The delay in reporting the numbers was planned -- no report was released on Friday, which was New Year's Day.

Saturday's data includes reports received from approximately 12 a.m. on Dec. 31 through 11:59 p.m. on Jan. 1.

Massachusetts just set a daily COVID-19 case record on Thursday, Dec. 31, reporting 6,887, according to the state's Department of Public Health.

There were 7,424 cases reported on Dec. 26, but that included two days' worth of cases, since the Department of Public Health also didn't report any on Christmas Day.

There have now been 367,987 cases confirmed in Massachusetts, with Saturday's additional deaths bringing the toll to 12,236, according to officials. Another 266 deaths are considered probably linked to COVID-19.

The percentage of coronavirus tests coming back positive, on average, has increased to 8.67%, according to the report.

The number of patients hospitalized for COVID-19 has increased to 2,280. Of that number, 412 were listed as being in intensive care units and 246 are intubated, according to DPH.

With hospitalizations surging across the state, a new coronavirus field hospital is reportedly scheduled to open Monday in Lowell, Massachusetts.

Hospitalizations across the Bay State are up 129% since last month, according to health officials. With nearly 80,000 people statewide currently infected with the novel coronavirus, experts fear it could get much worse.

Although those numbers are staggering enough, many health care officials are still waiting for a post-holiday surge.

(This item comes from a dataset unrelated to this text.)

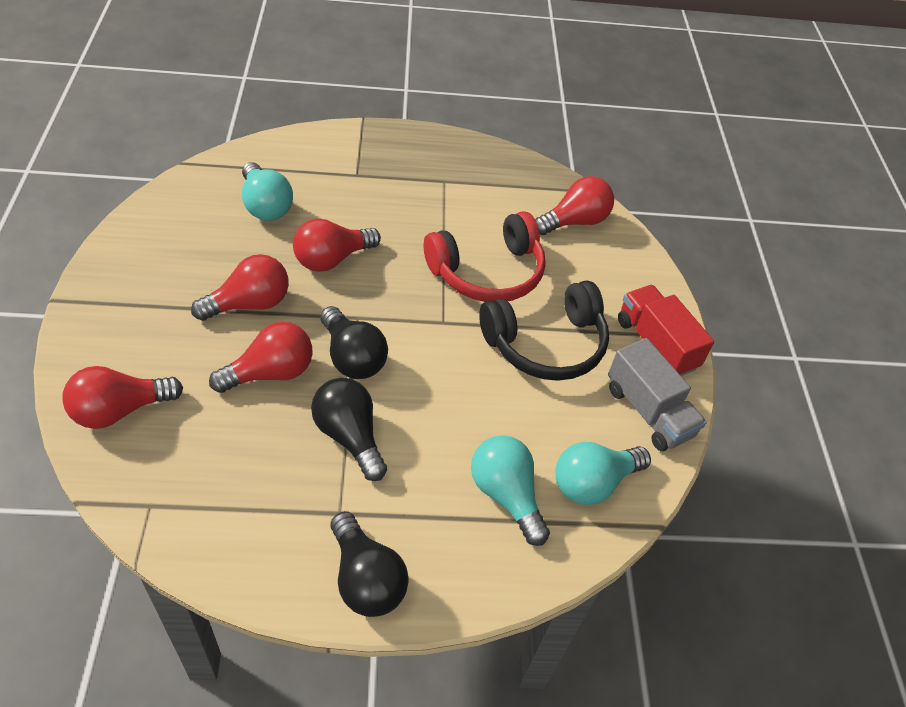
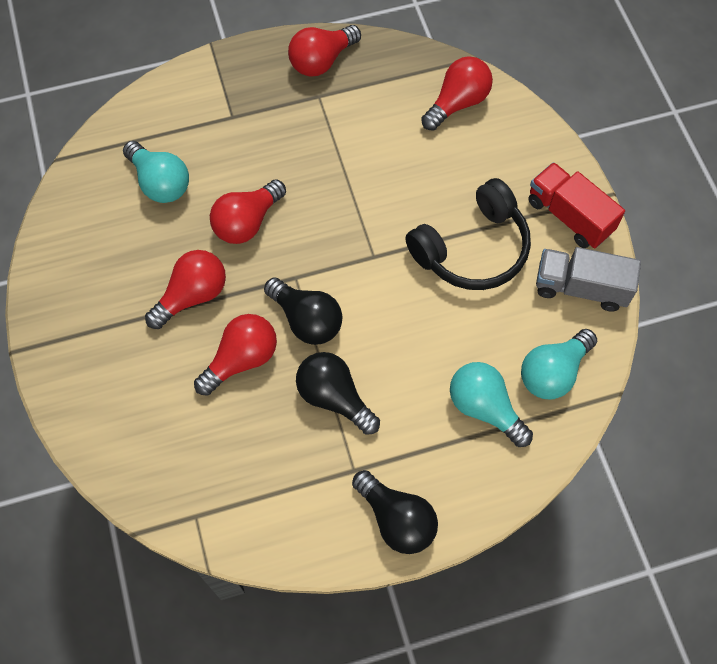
camera: 10 degrees left, 15 degrees up
red light bulb [63,366,183,429] -> red light bulb moved to [288,25,361,76]
red headphones [424,211,546,302] -> none
grey truck [608,338,707,451] -> grey truck turned 150 degrees clockwise [536,247,641,312]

They believe it could start in the second or third week of January.

State health officials say that if the new field hospital at the University of Massachusetts Lowell is utilized, any patients would travel to and from the field hospital by ambulance. Additionally, no patient or healthcare worker would have any interaction with students or campus community members.

Doctors worry the increased volume they're already seeing will only get worse when the post-Christmas spike starts to hit.